### AVAILABLE DATA ###
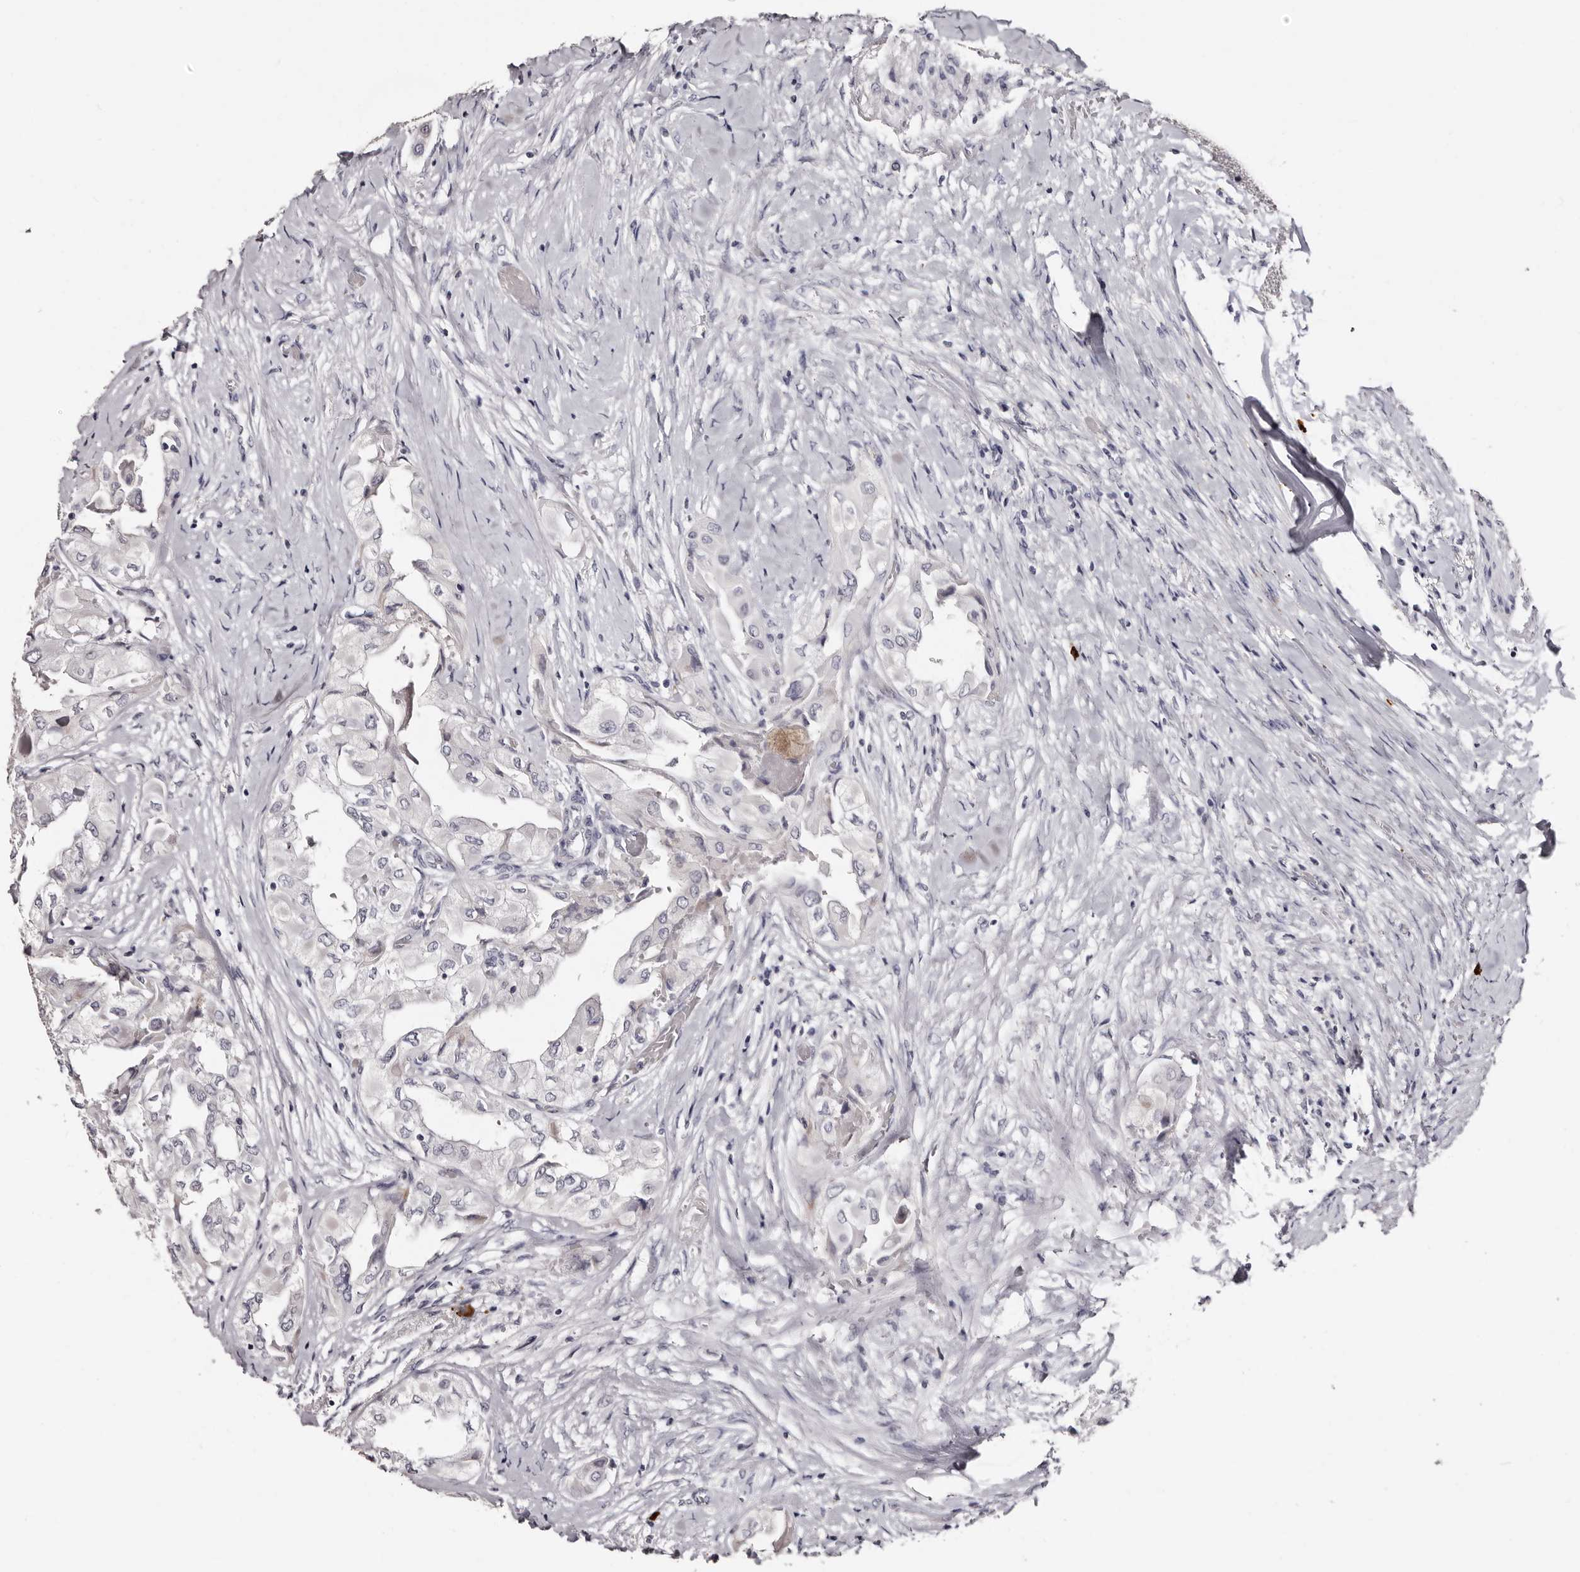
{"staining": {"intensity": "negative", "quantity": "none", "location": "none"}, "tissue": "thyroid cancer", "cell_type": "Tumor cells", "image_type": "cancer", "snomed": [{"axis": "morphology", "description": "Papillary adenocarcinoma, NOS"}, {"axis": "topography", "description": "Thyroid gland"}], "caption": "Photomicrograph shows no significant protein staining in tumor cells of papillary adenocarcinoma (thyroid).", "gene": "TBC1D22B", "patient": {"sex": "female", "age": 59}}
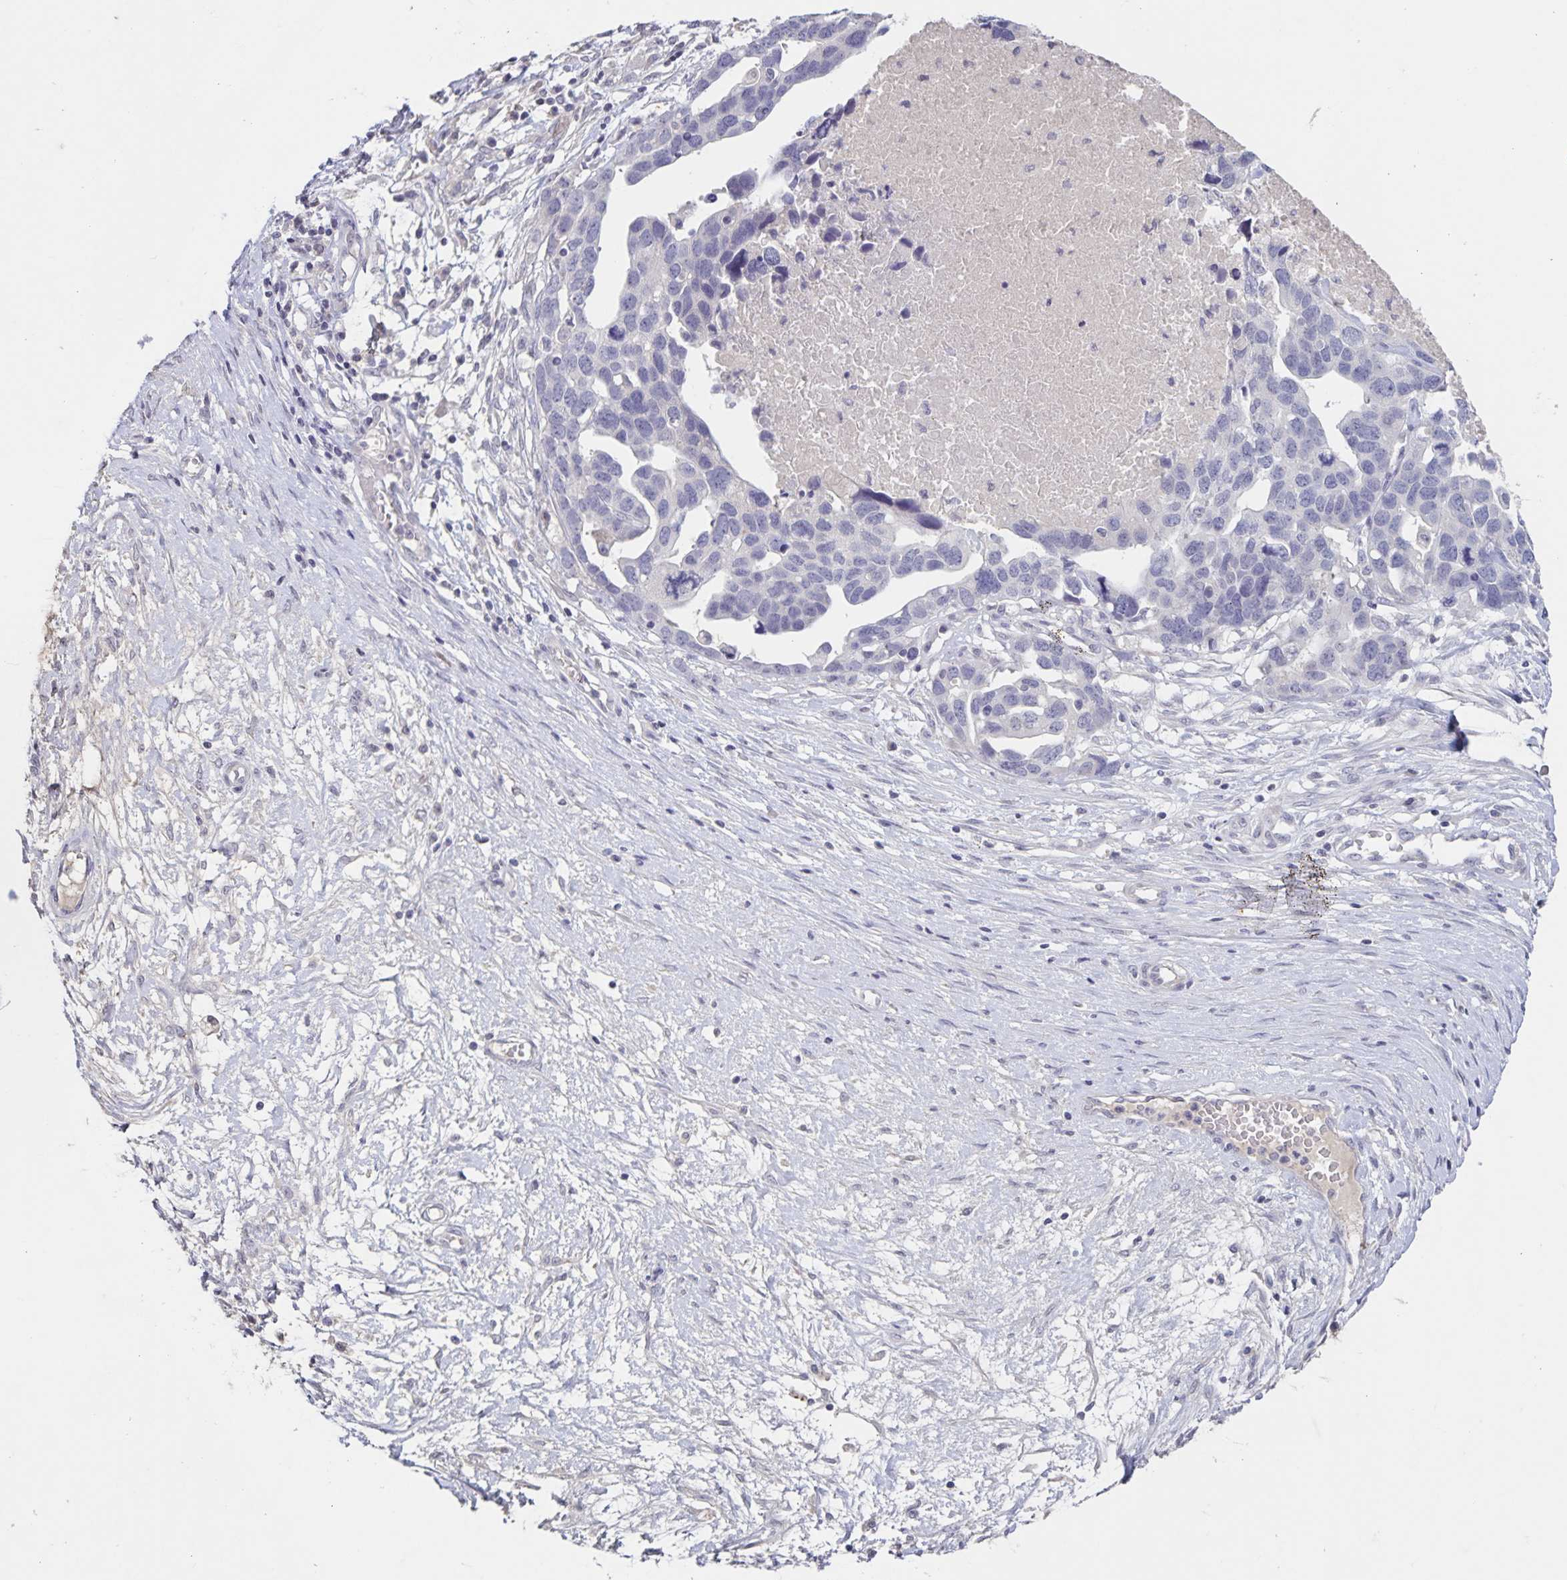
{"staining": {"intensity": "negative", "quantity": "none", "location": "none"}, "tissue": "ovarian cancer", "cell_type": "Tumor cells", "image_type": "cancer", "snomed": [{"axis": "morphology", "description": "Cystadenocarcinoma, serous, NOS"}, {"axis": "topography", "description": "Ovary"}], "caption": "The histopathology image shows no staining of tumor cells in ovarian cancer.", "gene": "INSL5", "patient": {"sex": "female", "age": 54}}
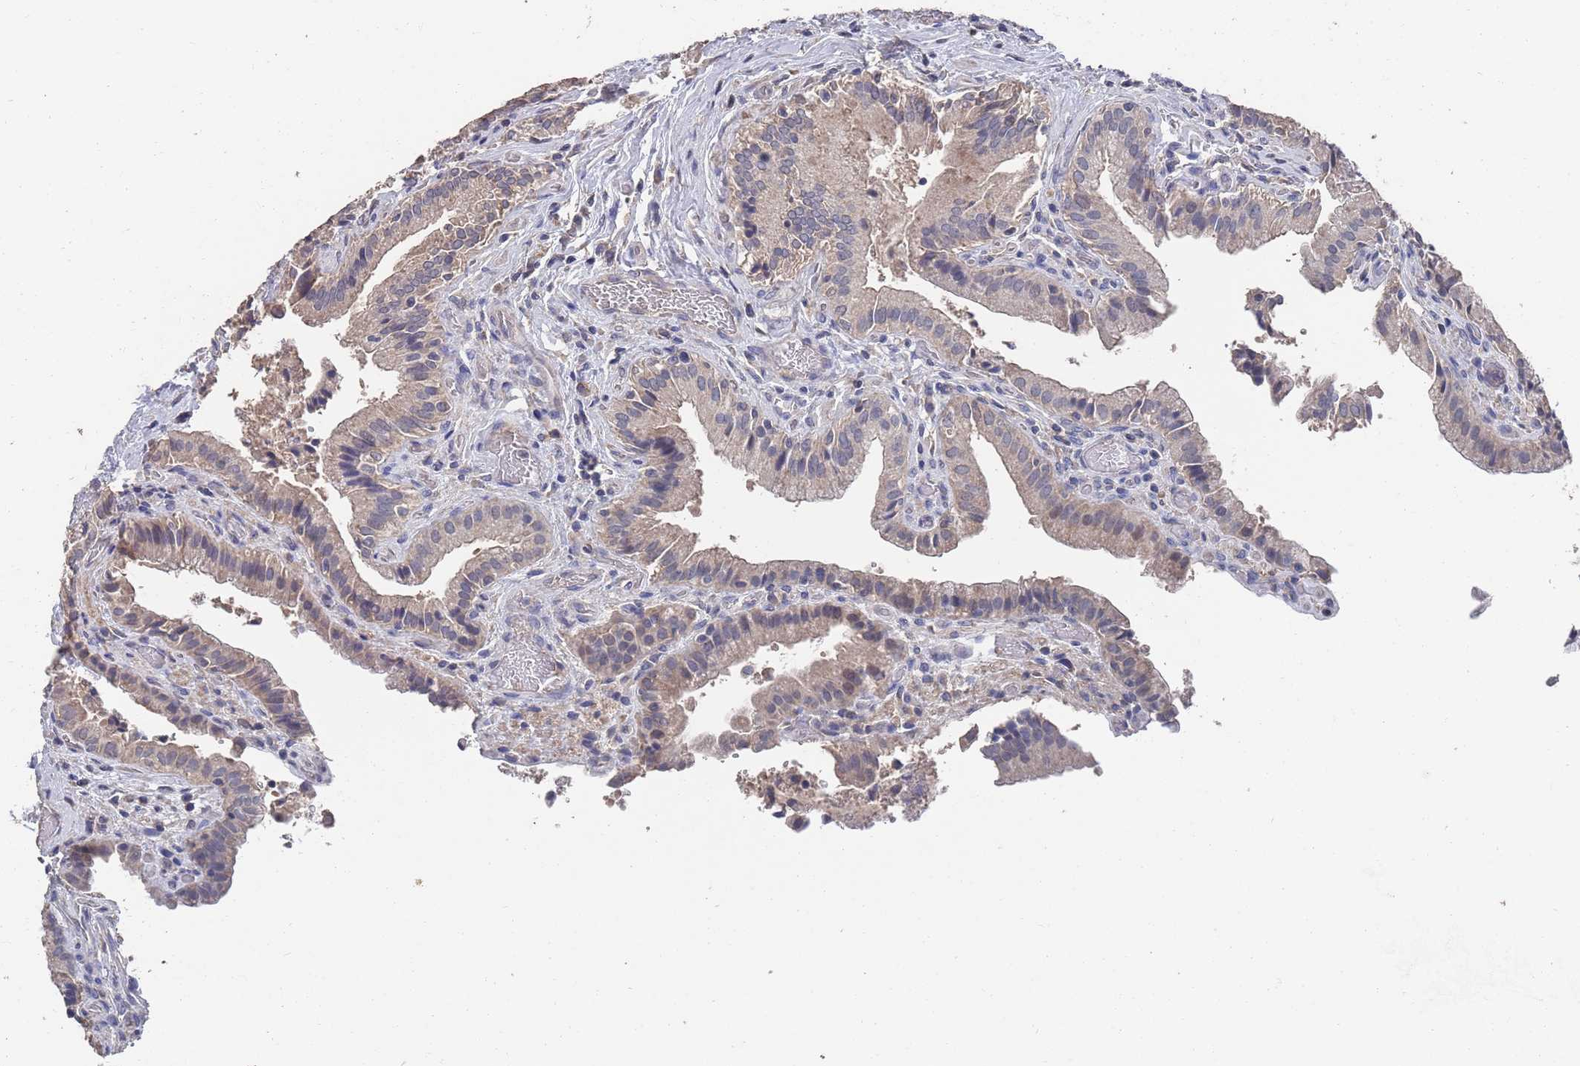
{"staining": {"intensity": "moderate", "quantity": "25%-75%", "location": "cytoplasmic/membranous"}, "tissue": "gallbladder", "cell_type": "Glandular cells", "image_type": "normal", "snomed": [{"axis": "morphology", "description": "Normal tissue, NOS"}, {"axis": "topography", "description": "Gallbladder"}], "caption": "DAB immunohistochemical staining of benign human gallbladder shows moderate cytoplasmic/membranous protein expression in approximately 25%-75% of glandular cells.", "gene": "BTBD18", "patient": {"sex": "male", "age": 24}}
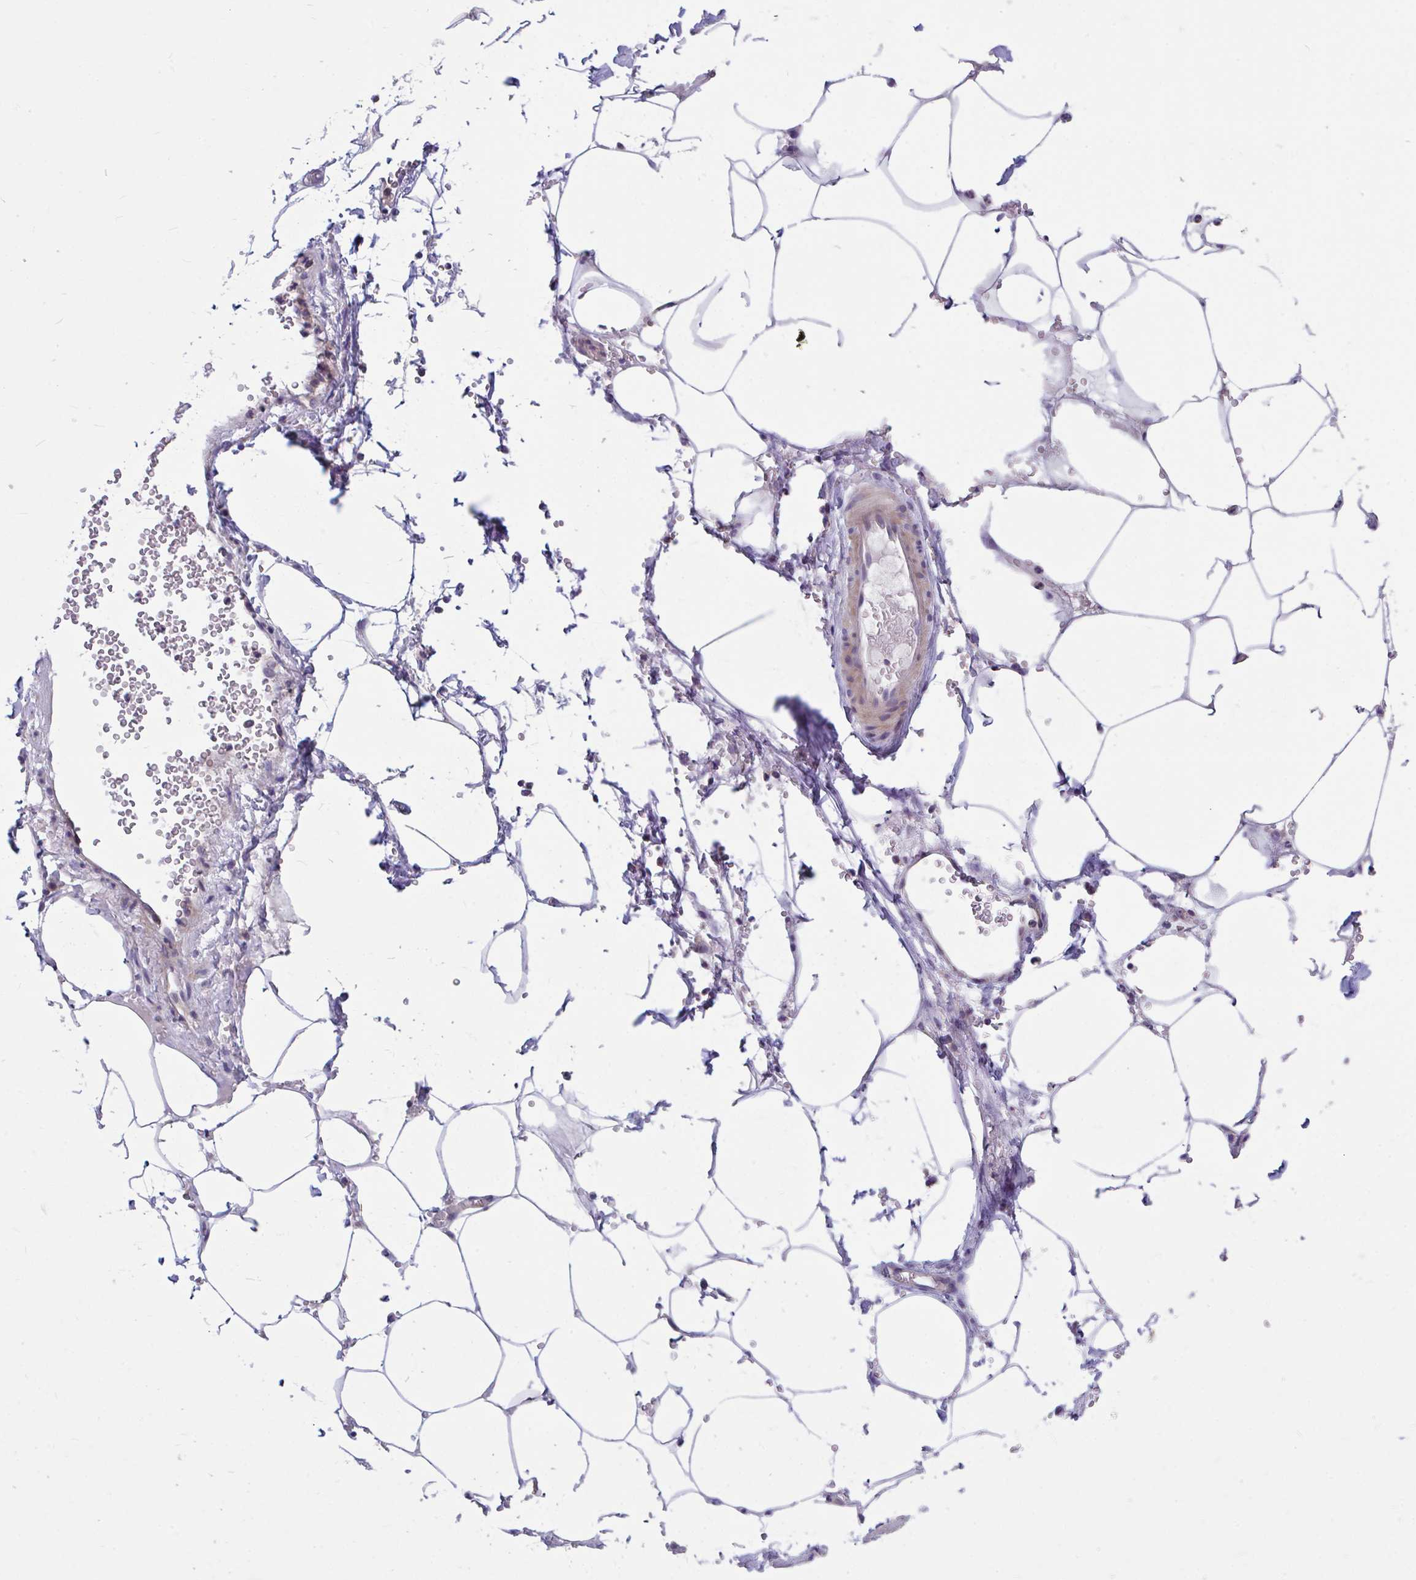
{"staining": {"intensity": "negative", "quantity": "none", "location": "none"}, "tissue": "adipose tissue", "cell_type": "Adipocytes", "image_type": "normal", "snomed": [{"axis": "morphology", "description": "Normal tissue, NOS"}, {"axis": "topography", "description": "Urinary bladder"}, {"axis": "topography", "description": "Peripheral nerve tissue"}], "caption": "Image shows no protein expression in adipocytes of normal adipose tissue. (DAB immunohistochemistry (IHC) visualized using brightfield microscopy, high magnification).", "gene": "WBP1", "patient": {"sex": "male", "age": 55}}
###
EXERCISE REQUIREMENTS: Wherever the word "female" appears in the listing above, copy that line.

RESULT FOR THIS EXERCISE:
{"staining": {"intensity": "negative", "quantity": "none", "location": "none"}, "tissue": "thyroid cancer", "cell_type": "Tumor cells", "image_type": "cancer", "snomed": [{"axis": "morphology", "description": "Papillary adenocarcinoma, NOS"}, {"axis": "topography", "description": "Thyroid gland"}], "caption": "Photomicrograph shows no significant protein staining in tumor cells of papillary adenocarcinoma (thyroid).", "gene": "TBC1D22B", "patient": {"sex": "female", "age": 59}}
{"staining": {"intensity": "negative", "quantity": "none", "location": "none"}, "tissue": "ovarian cancer", "cell_type": "Tumor cells", "image_type": "cancer", "snomed": [{"axis": "morphology", "description": "Cystadenocarcinoma, serous, NOS"}, {"axis": "topography", "description": "Ovary"}], "caption": "The histopathology image shows no staining of tumor cells in ovarian cancer.", "gene": "INSL5", "patient": {"sex": "female", "age": 54}}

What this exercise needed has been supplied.